Hey, North America – GDPR Means Us, Too!
It’s well documented, and fairly well socialized across North America that on May 25th of 2018, the GDPR, or the General Data Protection Regulation, formally goes into effect in the European Union (EU).
Perhaps less well known, is how corporations located in North America, and around the world, are actually impacted by the legislation.
The broad stroke is, if your business transacts with and/or markets to citizens of the EU, the rules of GDPR apply to you.
For those North American-based businesses that have mature information security programs in place (such as those following PCI, HIPAA, NIST and ISO standards), your path to compliance with the GDPR should not be terribly long. There will be, however, some added steps needed to meet the EU’s new requirements; steps that this blog is not designed to enumerate, nor counsel on.

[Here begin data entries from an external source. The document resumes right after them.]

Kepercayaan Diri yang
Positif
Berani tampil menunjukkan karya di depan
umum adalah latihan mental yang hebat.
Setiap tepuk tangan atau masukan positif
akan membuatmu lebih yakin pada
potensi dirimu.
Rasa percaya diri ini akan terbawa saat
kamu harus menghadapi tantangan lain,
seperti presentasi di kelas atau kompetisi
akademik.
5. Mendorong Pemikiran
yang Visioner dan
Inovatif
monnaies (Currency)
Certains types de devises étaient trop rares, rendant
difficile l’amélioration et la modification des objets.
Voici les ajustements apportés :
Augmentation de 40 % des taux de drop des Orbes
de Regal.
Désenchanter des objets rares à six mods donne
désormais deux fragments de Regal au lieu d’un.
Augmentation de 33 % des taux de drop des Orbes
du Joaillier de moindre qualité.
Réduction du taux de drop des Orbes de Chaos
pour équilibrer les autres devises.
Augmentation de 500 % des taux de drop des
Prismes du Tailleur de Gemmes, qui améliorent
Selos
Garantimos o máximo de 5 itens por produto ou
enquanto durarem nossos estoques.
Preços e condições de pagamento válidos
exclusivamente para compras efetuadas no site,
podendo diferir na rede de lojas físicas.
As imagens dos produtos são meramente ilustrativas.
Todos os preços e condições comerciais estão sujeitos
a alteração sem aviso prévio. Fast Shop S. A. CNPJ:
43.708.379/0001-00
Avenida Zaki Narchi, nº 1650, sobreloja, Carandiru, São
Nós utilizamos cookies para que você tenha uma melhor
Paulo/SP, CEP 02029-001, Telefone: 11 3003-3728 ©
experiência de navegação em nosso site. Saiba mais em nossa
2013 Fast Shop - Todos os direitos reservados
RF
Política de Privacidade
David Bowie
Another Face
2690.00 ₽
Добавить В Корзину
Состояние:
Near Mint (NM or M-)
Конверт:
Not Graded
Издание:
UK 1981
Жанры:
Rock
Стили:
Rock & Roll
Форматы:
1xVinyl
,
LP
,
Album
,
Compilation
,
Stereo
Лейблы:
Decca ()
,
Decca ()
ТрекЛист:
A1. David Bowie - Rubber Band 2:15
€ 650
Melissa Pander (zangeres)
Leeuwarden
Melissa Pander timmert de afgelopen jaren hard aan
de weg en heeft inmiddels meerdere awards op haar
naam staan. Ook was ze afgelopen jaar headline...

It’s safe to say that data protection and privacy is a concern involving a combination of legal, governance, process, and technical considerations. Here is an interesting and helpful FAQ link on the General Data Protection Regulation policies.
Most of my customers represent enterprise organizations, which have a far-reaching base of clients and trading partners. They are the kinds of companies who touch sensitive information, are acutely aware of data security, and are likely to be impacted by the GDPR.
These enterprises leverage TxMQ for, among other things, expertise around Integration Technology and Application Infrastructure.
Internal and external system access and integration points are areas where immediate steps can be taken to enhance data protection and security.
Critical technical and procedural components include (but are not limited to):
- Enterprise Gateways
- ESB’s and Messaging (including MQ and FTP – also see Leif Davidsen’s blog)
- Application & Web Servers
- API Management Strategy and Solutions
- Technology Lifecycle Management
- Change Management
- Patch Management
- Asset Management
The right technology investment, architecture, configuration, and governance model go a long way towards GDPR compliance.
Tech industry best practices should be addressed through a living program within any corporate entity. In the long run, setting and adhering to these policies protect your business, and save your business money (through compliance and efficiency).
In short, GDPR has given North America another important reason to improve upon our data and information security.
It affects us, and what’s more, it’s just a good idea.